On the Penrose inequality for dust null shells in the Minkowski spacetime of arbitrary dimension

TL;DR

This paper investigates the Penrose inequality for null shells in Minkowski spacetime across arbitrary dimensions, reformulating it geometrically and establishing its validity for specific classes of surfaces.

Contribution

It reformulates the Penrose inequality in geometric terms for null shells in Minkowski spacetime and proves its validity in certain cases and dimensions.

Findings

Validity of the inequality for null shells in any dimension when the surface lies in the past null cone of a point.

A sufficient condition for the inequality's validity in four-dimensional Minkowski spacetime.

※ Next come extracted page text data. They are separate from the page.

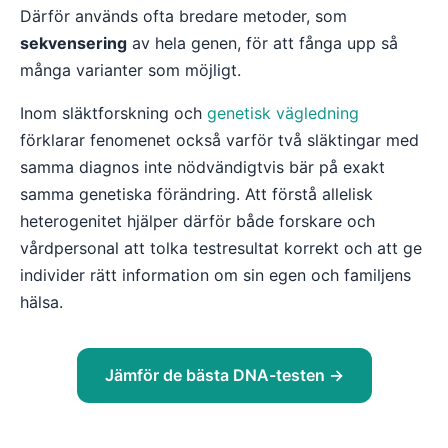
Därför används ofta bredare metoder, som
sekvensering
av hela genen, för att fånga upp så
många varianter som möjligt.
Inom släktforskning och
genetisk vägledning
förklarar fenomenet också varför två släktingar med
samma diagnos inte nödvändigtvis bär på exakt
samma genetiska förändring. Att förstå allelisk
heterogenitet hjälper därför både forskare och
vårdpersonal att tolka testresultat korrekt och att ge
individer rätt information om sin egen och familjens
hälsa.
Jämför de bästa DNA-testen →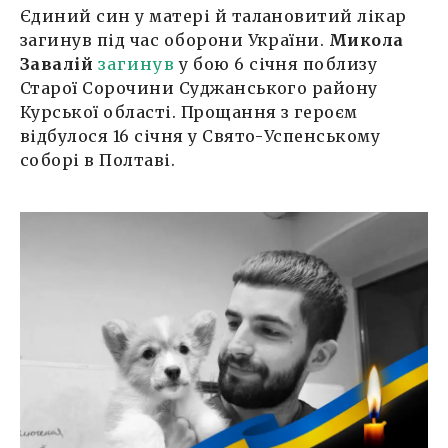
Єдиний син у матері й талановитий лікар
загинув під час оборони України.
Микола
Завалій
загинув
у бою 6 січня поблизу
Старої Сорочини Суджанського району
Курської області. Прощання з героєм
відбулося 16 січня у Свято-Успенському
соборі в Полтаві.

The inequality holds for a large class of convex surfaces in Minkowski spacetime.

Abstract

A particular, yet relevant, particular case of the Penrose inequality involves null shells propagating in the Minkowski spacetime. Despite previous claims in the literature, the validity of this inequality remains open. In this paper we rewrite this inequality in terms of the geometry of the surface obtained by intersecting the past null cone of the original surface S with a constant time hyperplane and the "time height" function of S over this hyperplane. We also specialize to the case when S lies in the past null cone of a point and show the validity of the corresponding inequality in any dimension (in four dimensions this inequality was proved by Tod). Exploiting properties of convex hypersurfaces in Euclidean space we write down the Penrose inequality in the Minkowski spacetime of arbitrary dimension n+2 as an inequality for two smooth functions on the sphere. We finally obtain a sufficient condition for the validity of the Penrose inequality in the four dimensional Minkowski spacetime and show that this condition is satisfied by a large class of surfaces.